Eventually, though, Tecau did reluctantly depart. After all, he had a flight booked for just a few hours later, and the journeymen and doubles specialists have to keep those change fees and other expenses down if they wish to continue following their bliss.
You know how it is in tennis: the doubles game conspicuously plays second-fiddle to singles, and mixed doubles inconspicuously adds largely unheard notes at third fiddle. But still. How many people do you know who can legitimately claim to be a Grand Slam champion? The result goes into the history books (and you'd be surprised at how often it pops up among those who really care); the names go on the trophy, or the honor roll, or maybe just the wall of the stadium. You win a title, you leave a mark.
Winning anything is a fine achievement, and only those who have never or will never accomplish anything would pooh-pooh it. And winning is the entire point of tennis. Mattek-Sands and Tecau have earned a place among those we call "champions," and their joy at arriving there was unqualified.

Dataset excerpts
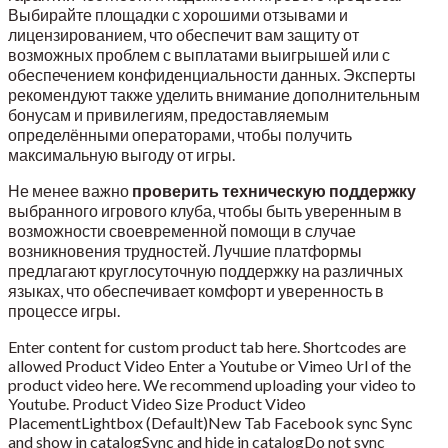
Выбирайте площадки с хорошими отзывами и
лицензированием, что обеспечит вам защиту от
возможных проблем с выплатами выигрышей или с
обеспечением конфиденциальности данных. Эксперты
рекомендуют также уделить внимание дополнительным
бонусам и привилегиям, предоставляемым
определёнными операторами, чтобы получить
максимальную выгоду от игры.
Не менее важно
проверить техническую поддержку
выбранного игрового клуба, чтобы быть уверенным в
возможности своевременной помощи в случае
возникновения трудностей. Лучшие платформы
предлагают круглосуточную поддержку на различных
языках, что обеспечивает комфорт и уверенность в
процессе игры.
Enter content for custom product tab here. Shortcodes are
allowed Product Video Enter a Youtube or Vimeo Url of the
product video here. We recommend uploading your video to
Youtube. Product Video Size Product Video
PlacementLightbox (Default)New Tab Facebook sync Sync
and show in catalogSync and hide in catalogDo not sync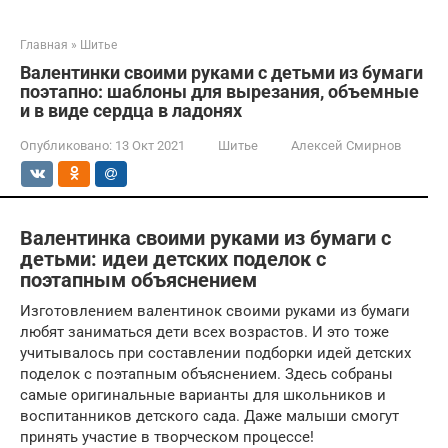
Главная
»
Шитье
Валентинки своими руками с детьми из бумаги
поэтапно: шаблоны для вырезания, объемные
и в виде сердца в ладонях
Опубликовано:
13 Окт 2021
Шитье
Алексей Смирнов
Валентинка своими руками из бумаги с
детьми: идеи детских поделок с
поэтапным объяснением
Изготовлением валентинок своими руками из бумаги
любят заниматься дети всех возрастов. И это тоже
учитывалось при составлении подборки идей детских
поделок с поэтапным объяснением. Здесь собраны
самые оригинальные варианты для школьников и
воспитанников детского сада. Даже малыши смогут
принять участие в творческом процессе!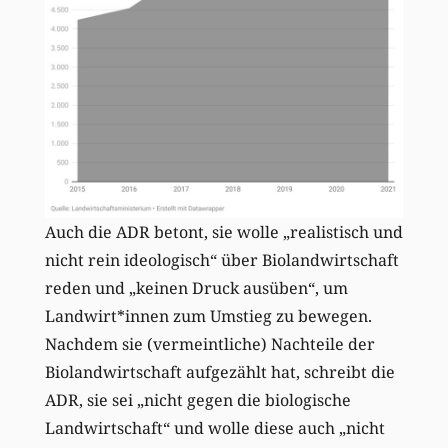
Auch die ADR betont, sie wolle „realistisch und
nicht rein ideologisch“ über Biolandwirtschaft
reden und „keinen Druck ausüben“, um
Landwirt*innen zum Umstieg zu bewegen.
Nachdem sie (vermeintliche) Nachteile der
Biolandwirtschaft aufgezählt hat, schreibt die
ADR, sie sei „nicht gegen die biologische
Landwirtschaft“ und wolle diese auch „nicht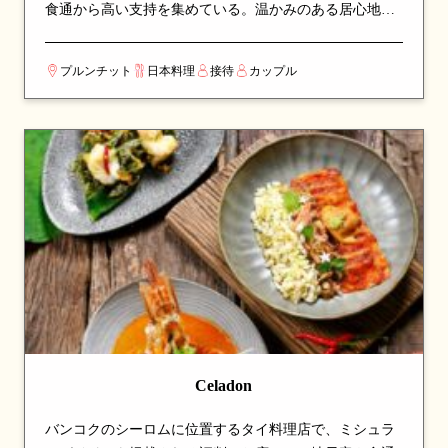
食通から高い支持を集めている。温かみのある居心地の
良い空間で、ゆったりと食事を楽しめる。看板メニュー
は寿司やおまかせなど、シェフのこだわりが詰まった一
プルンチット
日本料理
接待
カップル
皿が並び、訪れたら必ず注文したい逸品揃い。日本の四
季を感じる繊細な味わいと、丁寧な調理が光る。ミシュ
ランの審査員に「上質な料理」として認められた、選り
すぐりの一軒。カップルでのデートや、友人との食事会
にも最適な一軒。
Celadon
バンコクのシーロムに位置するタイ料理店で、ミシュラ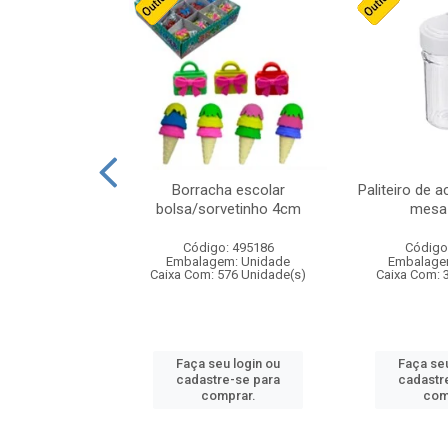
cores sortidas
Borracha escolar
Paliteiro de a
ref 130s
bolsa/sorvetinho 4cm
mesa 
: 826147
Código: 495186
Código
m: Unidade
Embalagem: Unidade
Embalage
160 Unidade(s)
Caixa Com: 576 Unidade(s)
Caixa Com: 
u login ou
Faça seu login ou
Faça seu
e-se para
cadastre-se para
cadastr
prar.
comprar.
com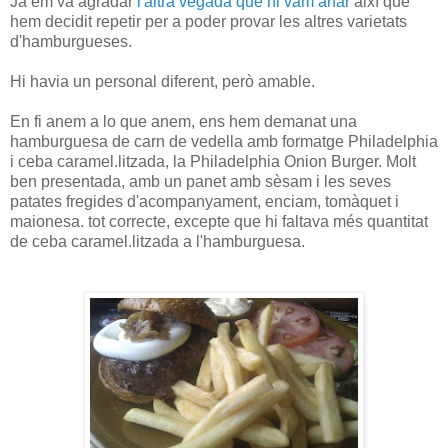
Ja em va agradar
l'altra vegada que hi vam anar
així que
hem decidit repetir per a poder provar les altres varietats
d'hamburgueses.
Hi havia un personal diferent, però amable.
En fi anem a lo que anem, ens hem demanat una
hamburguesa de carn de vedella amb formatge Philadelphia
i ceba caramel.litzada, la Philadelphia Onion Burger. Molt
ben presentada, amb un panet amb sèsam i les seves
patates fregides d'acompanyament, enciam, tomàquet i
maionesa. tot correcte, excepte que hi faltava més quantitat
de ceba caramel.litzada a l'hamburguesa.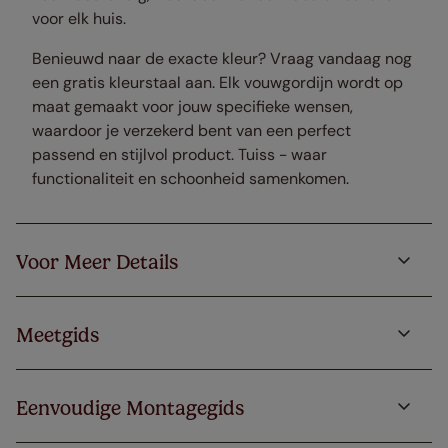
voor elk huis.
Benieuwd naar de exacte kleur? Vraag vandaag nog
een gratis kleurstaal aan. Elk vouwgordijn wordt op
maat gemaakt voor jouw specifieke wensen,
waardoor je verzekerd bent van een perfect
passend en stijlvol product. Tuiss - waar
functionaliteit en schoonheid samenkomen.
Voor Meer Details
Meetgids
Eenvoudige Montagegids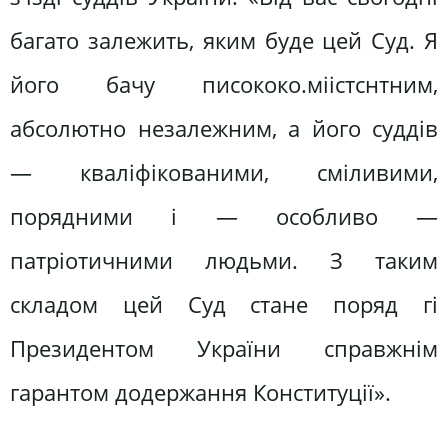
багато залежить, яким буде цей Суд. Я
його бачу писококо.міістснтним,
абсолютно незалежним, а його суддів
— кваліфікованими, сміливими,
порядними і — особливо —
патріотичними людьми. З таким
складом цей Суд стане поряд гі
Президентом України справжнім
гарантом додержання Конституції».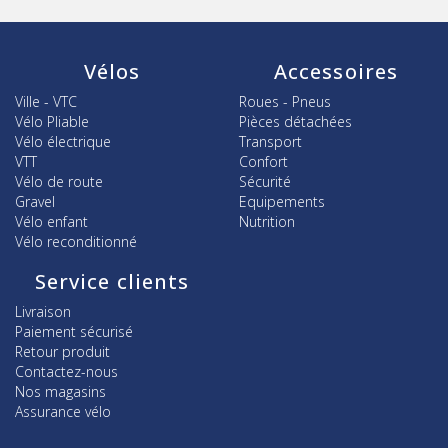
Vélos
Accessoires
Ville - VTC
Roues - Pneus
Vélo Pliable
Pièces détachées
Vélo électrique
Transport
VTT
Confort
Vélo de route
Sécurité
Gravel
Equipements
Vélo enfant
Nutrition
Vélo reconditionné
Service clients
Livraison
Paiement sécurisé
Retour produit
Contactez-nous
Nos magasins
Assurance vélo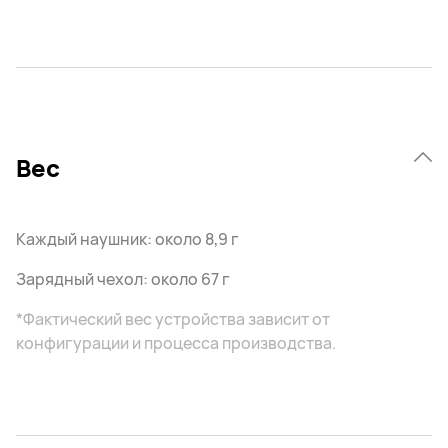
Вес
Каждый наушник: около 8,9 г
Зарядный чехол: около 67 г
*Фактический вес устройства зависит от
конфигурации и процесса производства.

(WHAT THE TASK ASKS): Write out the mixed doubles passage word for word, starting at "Eventually, though, Tecau" and ending at "following their bliss.".

(SOLVED EXERCISE):
Eventually, though, Tecau did reluctantly depart. After all, he had a flight booked for just a few hours later, and the journeymen and doubles specialists have to keep those change fees and other expenses down if they wish to continue following their bliss.